MAGICAL MOVIES AND MOMENTS
Five leading travel industry identifies name their favourite travel movies, moments and locations.
Chief Marketing Officer, Helloworld
Favourite travel-themed movie The Best Exotic Marigold Hotel because it demonstrates the transformative power of travel.
Favourite travel-themed movie moment Gorillas in the Mist when we see the baby mountain gorillas, interacting with Dian Fossey in the wild.
Most movie location-worthy place visited Sultanahmet Camii (The Blue Mosque) in Istanbul.
Managing Director, Adventure World
Favourite travel-themed movie Lost in Translation – captures the nuances of Tokyo perfectly and the alienation that we sometimes feel when we travel.
Favourite travel-themed movie moment I loved so many scenes in Before Sunset where Jesse and Celine are walking through Paris and cruising along the Seine – it's hard to choose just one scene.
Most movie location-worthy place visited India.
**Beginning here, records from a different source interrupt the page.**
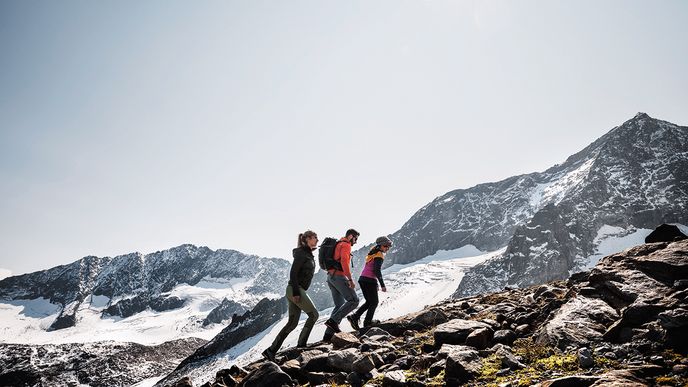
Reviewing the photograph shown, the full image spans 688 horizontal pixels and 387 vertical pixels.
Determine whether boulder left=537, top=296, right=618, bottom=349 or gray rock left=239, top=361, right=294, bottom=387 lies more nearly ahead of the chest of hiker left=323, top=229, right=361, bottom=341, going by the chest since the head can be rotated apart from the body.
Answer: the boulder

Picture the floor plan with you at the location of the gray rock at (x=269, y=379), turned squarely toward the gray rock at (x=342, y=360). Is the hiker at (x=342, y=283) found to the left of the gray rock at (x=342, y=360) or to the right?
left

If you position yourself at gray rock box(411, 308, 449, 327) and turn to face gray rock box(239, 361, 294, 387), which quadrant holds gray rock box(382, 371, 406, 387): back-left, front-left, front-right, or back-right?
front-left

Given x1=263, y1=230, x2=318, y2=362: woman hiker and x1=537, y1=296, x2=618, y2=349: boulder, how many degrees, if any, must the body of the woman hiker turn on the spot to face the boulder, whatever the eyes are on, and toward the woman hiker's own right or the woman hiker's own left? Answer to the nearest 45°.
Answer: approximately 45° to the woman hiker's own right

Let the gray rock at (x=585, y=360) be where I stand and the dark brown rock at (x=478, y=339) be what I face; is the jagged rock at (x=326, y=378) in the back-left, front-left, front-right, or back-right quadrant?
front-left

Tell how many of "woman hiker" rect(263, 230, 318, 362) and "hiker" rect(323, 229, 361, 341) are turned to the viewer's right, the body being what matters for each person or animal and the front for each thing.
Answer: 2

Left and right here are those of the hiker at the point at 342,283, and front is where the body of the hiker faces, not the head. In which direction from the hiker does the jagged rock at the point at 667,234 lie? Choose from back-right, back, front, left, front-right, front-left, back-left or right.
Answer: front

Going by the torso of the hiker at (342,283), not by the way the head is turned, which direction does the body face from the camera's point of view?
to the viewer's right

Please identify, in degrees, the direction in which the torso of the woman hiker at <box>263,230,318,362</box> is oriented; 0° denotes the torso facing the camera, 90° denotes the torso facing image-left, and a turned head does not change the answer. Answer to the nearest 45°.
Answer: approximately 270°

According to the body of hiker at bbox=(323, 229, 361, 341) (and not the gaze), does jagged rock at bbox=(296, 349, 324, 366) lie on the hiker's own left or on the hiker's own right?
on the hiker's own right

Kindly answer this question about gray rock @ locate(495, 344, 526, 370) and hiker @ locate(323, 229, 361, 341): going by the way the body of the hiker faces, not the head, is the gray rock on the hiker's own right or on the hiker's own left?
on the hiker's own right

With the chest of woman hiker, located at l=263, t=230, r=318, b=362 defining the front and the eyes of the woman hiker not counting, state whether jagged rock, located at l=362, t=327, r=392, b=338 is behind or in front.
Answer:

My imagination was inspired to travel to this beautiful country by watching the visual feast of The Darjeeling Limited.
Managing Director, Insight Vacations
Favourite travel-themed movie I'd have to say Casablanca. Based on the play Everybody Wants to go to Rick's, it's simply a wonderful film. The setting is Casablanca, Morocco during the Second World War, a jump off point to get to Spain and then America.
Favourite travel-themed movie moment Ilsa after leaving Rick standing at a Paris train station walks into Rick's Café with her husband after everyone has gone home for the night where Bogart mutters the famous "Of all the gin joints...".
Most movie location-worthy place visited Without a doubt, India. The vibrant colours and contrasting sounds and scenery make India not only the perfect film backdrop, but also a star in its own right.
Executive Officer, Luxury Lodges of Australia.
Favourite travel-themed movie I'm torn between Red Dog and Rabbit Proof Fence – both beautifully shot Australian movies, both extraordinary journeys and deeply moving.
Favourite travel-themed movie moment The moment of grudging respect on the tracker's face as he realises he has lost the trail of the runaway girls in Rabbit Proof Fence.
Most movie location-worthy place visited God's Window on the Blyde River Canyon in the Drakensburg Mountains of South Africa – a breathtaking location in the timelessly hilarious The Gods Must Be Crazy.
Chairman Asia Pacific, PONANT
Favourite travel-themed movie Born to be Wild
Favourite travel-themed movie moment Watching the carers at Camp Leakey, Borneo, bathing the orphaned infant orangutans.
Most movie location-worthy place visited Tanjung Puting National Park, Camp Leakey, Kalimantan, Borneo. A zodiac ride up the river, amongst the wild habitats of orangutans, proboscis monkeys, rhinoceros hornbills, endangered waterbirds and nesting grounds for egrets, hornbills, deep forest birds and many wetland species.